DECLARE @SessionName VARCHAR(256) = 'system_health';
SELECT xs.name AS SessionName, xse.event_name
FROM sys.dm_xe_sessions xs
INNER JOIN sys.dm_xe_session_events xse
ON xs.address = xse.event_session_address
WHERE xs.name = @SessionName
ORDER BY xse.event_name;
And since I am feeling particularly generous, I have lumped the events from the two traces together in the following query:
DECLARE @SessionName VARCHAR(256) = 'system_health';
SELECT xs.name AS SessionName
, xse.event_name AS EventName
, mv.map_value AS CategoryName
FROM sys.dm_xe_sessions xs
INNER JOIN sys.dm_xe_session_events xse
ON xs.address = xse.event_session_address
INNER JOIN sys.dm_xe_objects xo
ON xse.event_package_guid = xo.package_guid
AND xse.event_name = xo.name
AND xo.object_type = 'event'
INNER JOIN sys.dm_xe_object_columns oc
ON oc.OBJECT_NAME = xo.name
AND oc.object_package_guid = xo.package_guid
AND oc.name = 'KEYWORD'
INNER JOIN sys.dm_xe_map_values mv
ON oc.type_name = mv.name
AND oc.column_value = mv.map_key
AND oc.object_package_guid = mv.object_package_guid
WHERE xs.name = @SessionName
UNION ALL
/* events */
SELECT 'Default Trace' AS SessionName
, te.name AS EventName
, tca.name AS CategoryName
FROM sys.traces t
CROSS APPLY ( SELECT DISTINCT gei.eventid
FROM sys.FN_TRACE_GETEVENTINFO(t.id) gei
) ca
INNER JOIN sys.trace_events te
ON te.trace_event_id = ca.eventid
INNER JOIN sys.trace_categories tca
ON te.category_id = tca.category_id
WHERE t.is_default = 1
ORDER BY EventName;
That should help to compare the 17 events from the system_health session and the 34 from the default trace with a little more ease and speed. The events from the two sessions are rather complimentary to each as they help to construct the SQL Server Black Box recorder.
How to use this session
With the events trapped by this session, there are a few ways to use the trapped data that should stand out pretty easily. To me, the quick application of the data from this session can come from the review of deadlocks, reported errors, or even waits analysis. Using the deadlock as probably the most common problem people will want to troubleshoot, this information is suddenly much more valuable and easy to access (no more need for that trace flag). Since the system_health is now trapping the deadlock by default, one could quickly access the deadlock graph from the event data and proceed to troubleshooting. More information on getting that deadlock graph can be found here and here.

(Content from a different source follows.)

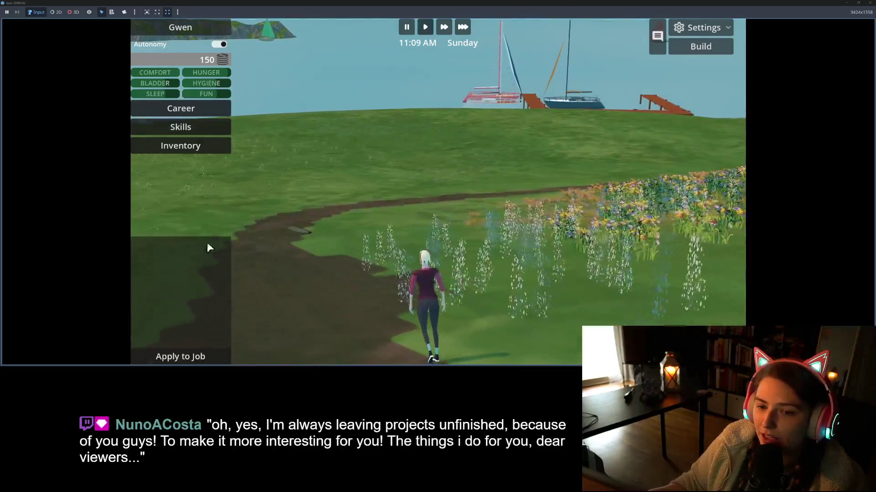
pyautogui.moveTo(304, 265)
pyautogui.mouseDown()
pyautogui.moveTo(244, 278)
pyautogui.moveTo(446, 279)
pyautogui.mouseUp()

Learn to use the data made available through this member of the black box recorder. Becoming familiar with this tool (and additionally with Extended Events) will make you a rock-star in the office. The information needed to troubleshoot most problems is right at your fingertips through the use of the different pieces of the black box recorder. If it is not available there, then more than likely it can be made available through a bit of tinkering with Extended Events. Get to know the tools and be that rock-star DBA.